| RECORDS SUPPLIED |
⁂

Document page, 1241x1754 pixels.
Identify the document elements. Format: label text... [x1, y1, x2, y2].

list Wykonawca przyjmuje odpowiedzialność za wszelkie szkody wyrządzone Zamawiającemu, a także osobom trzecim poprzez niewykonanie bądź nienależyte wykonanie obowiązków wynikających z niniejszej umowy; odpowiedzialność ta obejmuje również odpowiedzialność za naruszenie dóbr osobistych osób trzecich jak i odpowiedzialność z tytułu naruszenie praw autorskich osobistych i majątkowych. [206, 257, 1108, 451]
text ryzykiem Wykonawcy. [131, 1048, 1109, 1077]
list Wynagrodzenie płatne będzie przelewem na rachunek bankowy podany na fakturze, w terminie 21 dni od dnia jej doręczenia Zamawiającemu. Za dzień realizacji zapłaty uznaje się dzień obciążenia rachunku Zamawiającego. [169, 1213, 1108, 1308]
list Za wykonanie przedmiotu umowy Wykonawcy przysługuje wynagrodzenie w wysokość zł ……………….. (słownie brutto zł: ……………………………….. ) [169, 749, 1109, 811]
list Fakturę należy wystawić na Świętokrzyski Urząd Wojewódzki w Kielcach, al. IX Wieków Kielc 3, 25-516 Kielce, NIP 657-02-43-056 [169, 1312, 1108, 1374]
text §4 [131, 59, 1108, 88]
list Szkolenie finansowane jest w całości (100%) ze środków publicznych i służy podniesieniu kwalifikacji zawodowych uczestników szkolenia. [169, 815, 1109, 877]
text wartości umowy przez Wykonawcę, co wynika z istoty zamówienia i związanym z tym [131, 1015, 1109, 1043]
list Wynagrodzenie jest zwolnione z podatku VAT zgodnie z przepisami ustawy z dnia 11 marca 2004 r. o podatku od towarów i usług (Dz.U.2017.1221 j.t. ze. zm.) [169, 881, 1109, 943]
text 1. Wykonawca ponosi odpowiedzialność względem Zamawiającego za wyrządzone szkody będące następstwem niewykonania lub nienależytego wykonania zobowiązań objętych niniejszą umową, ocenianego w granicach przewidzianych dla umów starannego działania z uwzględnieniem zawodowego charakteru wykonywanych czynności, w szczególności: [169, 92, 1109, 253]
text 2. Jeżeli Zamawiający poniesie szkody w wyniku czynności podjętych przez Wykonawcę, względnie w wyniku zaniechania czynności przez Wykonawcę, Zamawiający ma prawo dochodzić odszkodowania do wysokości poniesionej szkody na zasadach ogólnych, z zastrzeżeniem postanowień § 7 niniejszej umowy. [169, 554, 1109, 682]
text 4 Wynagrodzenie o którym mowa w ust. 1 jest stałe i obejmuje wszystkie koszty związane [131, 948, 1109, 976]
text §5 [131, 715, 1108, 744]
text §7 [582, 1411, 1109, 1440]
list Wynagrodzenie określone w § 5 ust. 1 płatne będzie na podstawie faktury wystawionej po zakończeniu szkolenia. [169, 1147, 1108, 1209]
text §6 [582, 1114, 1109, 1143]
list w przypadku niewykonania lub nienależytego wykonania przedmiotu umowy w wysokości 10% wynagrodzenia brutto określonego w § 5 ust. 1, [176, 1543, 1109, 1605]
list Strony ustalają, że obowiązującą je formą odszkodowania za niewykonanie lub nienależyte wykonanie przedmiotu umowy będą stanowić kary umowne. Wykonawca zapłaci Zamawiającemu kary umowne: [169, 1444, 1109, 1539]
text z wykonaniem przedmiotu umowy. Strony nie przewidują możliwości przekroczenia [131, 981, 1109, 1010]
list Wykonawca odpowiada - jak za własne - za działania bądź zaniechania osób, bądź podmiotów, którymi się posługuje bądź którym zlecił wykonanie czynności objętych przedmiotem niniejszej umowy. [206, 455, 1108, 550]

⁂

The full listing above should be repeated without omission.

Document page, 1241x1754 pixels.
Identify the document elements. Format: label text... [x1, y1, x2, y2].

list Wykonawca przyjmuje odpowiedzialność za wszelkie szkody wyrządzone Zamawiającemu, a także osobom trzecim poprzez niewykonanie bądź nienależyte wykonanie obowiązków wynikających z niniejszej umowy; odpowiedzialność ta obejmuje również odpowiedzialność za naruszenie dóbr osobistych osób trzecich jak i odpowiedzialność z tytułu naruszenie praw autorskich osobistych i majątkowych. [206, 257, 1108, 451]
text ryzykiem Wykonawcy. [131, 1048, 1109, 1077]
list Wynagrodzenie płatne będzie przelewem na rachunek bankowy podany na fakturze, w terminie 21 dni od dnia jej doręczenia Zamawiającemu. Za dzień realizacji zapłaty uznaje się dzień obciążenia rachunku Zamawiającego. [169, 1213, 1108, 1308]
list Za wykonanie przedmiotu umowy Wykonawcy przysługuje wynagrodzenie w wysokość zł ……………….. (słownie brutto zł: ……………………………….. ) [169, 749, 1109, 811]
list Fakturę należy wystawić na Świętokrzyski Urząd Wojewódzki w Kielcach, al. IX Wieków Kielc 3, 25-516 Kielce, NIP 657-02-43-056 [169, 1312, 1108, 1374]
text §4 [131, 59, 1108, 88]
list Szkolenie finansowane jest w całości (100%) ze środków publicznych i służy podniesieniu kwalifikacji zawodowych uczestników szkolenia. [169, 815, 1109, 877]
text wartości umowy przez Wykonawcę, co wynika z istoty zamówienia i związanym z tym [131, 1015, 1109, 1043]
list Wynagrodzenie jest zwolnione z podatku VAT zgodnie z przepisami ustawy z dnia 11 marca 2004 r. o podatku od towarów i usług (Dz.U.2017.1221 j.t. ze. zm.) [169, 881, 1109, 943]
text 1. Wykonawca ponosi odpowiedzialność względem Zamawiającego za wyrządzone szkody będące następstwem niewykonania lub nienależytego wykonania zobowiązań objętych niniejszą umową, ocenianego w granicach przewidzianych dla umów starannego działania z uwzględnieniem zawodowego charakteru wykonywanych czynności, w szczególności: [169, 92, 1109, 253]
text 2. Jeżeli Zamawiający poniesie szkody w wyniku czynności podjętych przez Wykonawcę, względnie w wyniku zaniechania czynności przez Wykonawcę, Zamawiający ma prawo dochodzić odszkodowania do wysokości poniesionej szkody na zasadach ogólnych, z zastrzeżeniem postanowień § 7 niniejszej umowy. [169, 554, 1109, 682]
text 4 Wynagrodzenie o którym mowa w ust. 1 jest stałe i obejmuje wszystkie koszty związane [131, 948, 1109, 976]
text §5 [131, 715, 1108, 744]
text §7 [582, 1411, 1109, 1440]
list Wynagrodzenie określone w § 5 ust. 1 płatne będzie na podstawie faktury wystawionej po zakończeniu szkolenia. [169, 1147, 1108, 1209]
text §6 [582, 1114, 1109, 1143]
list w przypadku niewykonania lub nienależytego wykonania przedmiotu umowy w wysokości 10% wynagrodzenia brutto określonego w § 5 ust. 1, [176, 1543, 1109, 1605]
list Strony ustalają, że obowiązującą je formą odszkodowania za niewykonanie lub nienależyte wykonanie przedmiotu umowy będą stanowić kary umowne. Wykonawca zapłaci Zamawiającemu kary umowne: [169, 1444, 1109, 1539]
text z wykonaniem przedmiotu umowy. Strony nie przewidują możliwości przekroczenia [131, 981, 1109, 1010]
list Wykonawca odpowiada - jak za własne - za działania bądź zaniechania osób, bądź podmiotów, którymi się posługuje bądź którym zlecił wykonanie czynności objętych przedmiotem niniejszej umowy. [206, 455, 1108, 550]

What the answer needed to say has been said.